Die Kamakura-Zeit brachte, den Bedürfnissen eines kriegerischen Zeitalters entsprechend, Barden hervor, die in epischen Balladen den Ruhm der Helden verkündeten. Die Fujiwara-Epoche gebar dann die Maskeraden, aus denen sich später die dramatischen Darstellungen der Hölle entwickelten, welche im Rezitativton zu schlichter Musikbegleitung gespielt wurden. Allmählich vermischten sich diese beiden Elemente und erzeugten zu Beginn der Ashikaga-Zeit die vom Geist der Geschichte durchtränkten Nô-Tänze, die dank der Tatsache, daß ausschließlich große Ereignisse aus der Vergangenheit ihnen zum Vorwurf dienten, einen der stärksten Faktoren des japanischen Musik- und Theaterlebens bilden und aller Wahrscheinlichkeit nach niemals aus dem Volksbewußtsein schwinden werden.

Die Bühne, auf der die Nô-Tänze vorgeführt werden, besteht aus rohen, unbemalten Brettern. Nur im Hintergrund ist eine einzige Fichte in konventioneller Weise abgebildet, wodurch eine erhabene Eintönigkeit ausgedrückt werden soll. Die Hauptrollen sind drei an der Zahl; der kleine Chor und das Orchester nehmen auf der einen Seite der Bühne Platz. Die Hauptdarsteller, die richtiger vielleicht Haupthersager genannt werden sollten, tragen Masken und suchen den Gesamteindruck noch mehr zu stilisieren. Das Gedicht handelt von geschichtlichen Begebenheiten, die stets durch buddhistische Ideen zum Ausdruck gelangen. Der Maßstab, nach dem der Wert des Stückes bemessen wird, ist seine suggestive Wirkung, die unbegrenzt sein kann; ausgeschaltet bleibt allein der Naturalismus.

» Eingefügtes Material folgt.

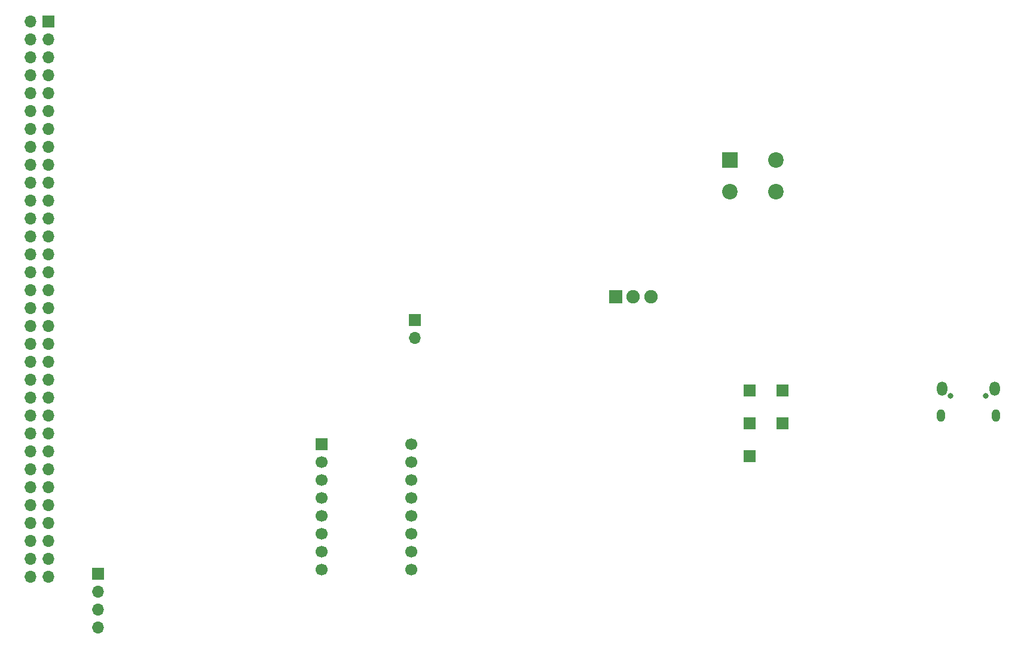
<source format=gbr>
%TF.GenerationSoftware,KiCad,Pcbnew,6.0.7+dfsg-1build1*%
%TF.CreationDate,2022-11-02T19:08:18-04:00*%
%TF.ProjectId,Fc,46632e6b-6963-4616-945f-706362585858,rev?*%
%TF.SameCoordinates,Original*%
%TF.FileFunction,Soldermask,Bot*%
%TF.FilePolarity,Negative*%
%FSLAX46Y46*%
G04 Gerber Fmt 4.6, Leading zero omitted, Abs format (unit mm)*
G04 Created by KiCad (PCBNEW 6.0.7+dfsg-1build1) date 2022-11-02 19:08:18*
%MOMM*%
%LPD*%
G01*
G04 APERTURE LIST*
%ADD10O,0.800000X0.800000*%
%ADD11O,1.450000X2.000000*%
%ADD12O,1.150000X1.800000*%
%ADD13R,1.700000X1.700000*%
%ADD14C,1.700000*%
%ADD15R,1.900000X1.900000*%
%ADD16C,1.900000*%
%ADD17O,1.700000X1.700000*%
%ADD18R,2.200000X2.200000*%
%ADD19C,2.200000*%
G04 APERTURE END LIST*
D10*
%TO.C,J8*%
X174165000Y-104560000D03*
X179165000Y-104560000D03*
D11*
X172940000Y-103510000D03*
X180390000Y-103510000D03*
D12*
X172790000Y-107310000D03*
X180540000Y-107310000D03*
%TD*%
D13*
%TO.C,J7*%
X145705000Y-108470000D03*
%TD*%
%TO.C,J6*%
X150355000Y-103820000D03*
%TD*%
%TO.C,J5*%
X145705000Y-103820000D03*
%TD*%
%TO.C,J4*%
X145705000Y-113120000D03*
%TD*%
%TO.C,J3*%
X150355000Y-108470000D03*
%TD*%
%TO.C,U10*%
X85035000Y-111435000D03*
D14*
X85035000Y-113975000D03*
X85035000Y-116515000D03*
X85035000Y-119055000D03*
X85035000Y-121595000D03*
X85035000Y-124135000D03*
X85035000Y-126675000D03*
X85035000Y-129215000D03*
X97735000Y-129215000D03*
X97735000Y-126675000D03*
X97735000Y-124135000D03*
X97735000Y-121595000D03*
X97735000Y-119055000D03*
X97735000Y-116515000D03*
X97735000Y-113975000D03*
X97735000Y-111435000D03*
%TD*%
D15*
%TO.C,S2*%
X126705000Y-90510000D03*
D16*
X129205000Y-90510000D03*
X131705000Y-90510000D03*
%TD*%
D13*
%TO.C,RPI_UART1*%
X53390000Y-129790000D03*
D17*
X53390000Y-132330000D03*
X53390000Y-134870000D03*
X53390000Y-137410000D03*
%TD*%
D18*
%TO.C,S1*%
X142875000Y-71120000D03*
D19*
X149375000Y-71120000D03*
X142875000Y-75620000D03*
X149375000Y-75620000D03*
%TD*%
D13*
%TO.C,J1*%
X98280000Y-93830000D03*
D17*
X98280000Y-96370000D03*
%TD*%
D13*
%TO.C,J2*%
X46355000Y-51435000D03*
D17*
X43815000Y-51435000D03*
X46355000Y-53975000D03*
X43815000Y-53975000D03*
X46355000Y-56515000D03*
X43815000Y-56515000D03*
X46355000Y-59055000D03*
X43815000Y-59055000D03*
X46355000Y-61595000D03*
X43815000Y-61595000D03*
X46355000Y-64135000D03*
X43815000Y-64135000D03*
X46355000Y-66675000D03*
X43815000Y-66675000D03*
X46355000Y-69215000D03*
X43815000Y-69215000D03*
X46355000Y-71755000D03*
X43815000Y-71755000D03*
X46355000Y-74295000D03*
X43815000Y-74295000D03*
X46355000Y-76835000D03*
X43815000Y-76835000D03*
X46355000Y-79375000D03*
X43815000Y-79375000D03*
X46355000Y-81915000D03*
X43815000Y-81915000D03*
X46355000Y-84455000D03*
X43815000Y-84455000D03*
X46355000Y-86995000D03*
X43815000Y-86995000D03*
X46355000Y-89535000D03*
X43815000Y-89535000D03*
X46355000Y-92075000D03*
X43815000Y-92075000D03*
X46355000Y-94615000D03*
X43815000Y-94615000D03*
X46355000Y-97155000D03*
X43815000Y-97155000D03*
X46355000Y-99695000D03*
X43815000Y-99695000D03*
X46355000Y-102235000D03*
X43815000Y-102235000D03*
X46355000Y-104775000D03*
X43815000Y-104775000D03*
X46355000Y-107315000D03*
X43815000Y-107315000D03*
X46355000Y-109855000D03*
X43815000Y-109855000D03*
X46355000Y-112395000D03*
X43815000Y-112395000D03*
X46355000Y-114935000D03*
X43815000Y-114935000D03*
X46355000Y-117475000D03*
X43815000Y-117475000D03*
X46355000Y-120015000D03*
X43815000Y-120015000D03*
X46355000Y-122555000D03*
X43815000Y-122555000D03*
X46355000Y-125095000D03*
X43815000Y-125095000D03*
X46355000Y-127635000D03*
X43815000Y-127635000D03*
X46355000Y-130175000D03*
X43815000Y-130175000D03*
%TD*%
M02*

</source>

In einer atemlosen Spannung, die nur von vereinzelten, leicht komischen Zwischenspielen unterbrochen wird, verharren die Zuschauer einen ganzen Tag lang. Das kurze, epische Drama des Nô-Tanzes ist voll von halbartikulierten Lauten. Windesbrausen im Fichtengezweig, tropfendes Wasser und fernes Glockengeläut, ersticktes Schluchzen, Kriegslärm und -getümmel, Echo der Weber, die ihr neues Gewebe gegen den hölzernen Webebaum schlagen, Grillengezirp und die unendlich mannigfaltigen Stimmen von Nacht und Natur, deren Stille noch inhaltsreicher ist als ihre Geräusche, sind da zu hören. Diese dumpfen, aus der ewigen Melodie des Schweigens geschöpften Laute mögen dem Uneingeweihten vielleicht seltsam oder gar barbarisch erscheinen, und doch kann kein Zweifel darüber bestehen, daß sie die Merkmale einer großen Kunst an sich tragen. Niemals lassen sie uns vergessen, daß die Nô-Tänze unmittelbar von Geist zu Geist sprechen und ein Mittel darstellen, durch das der unausgesprochene Gedanke jenseits der Handelnden jenem unhörbaren und nicht hörenden Verständnis vermittelt wird, das im Herzen der Zuhörer brütet.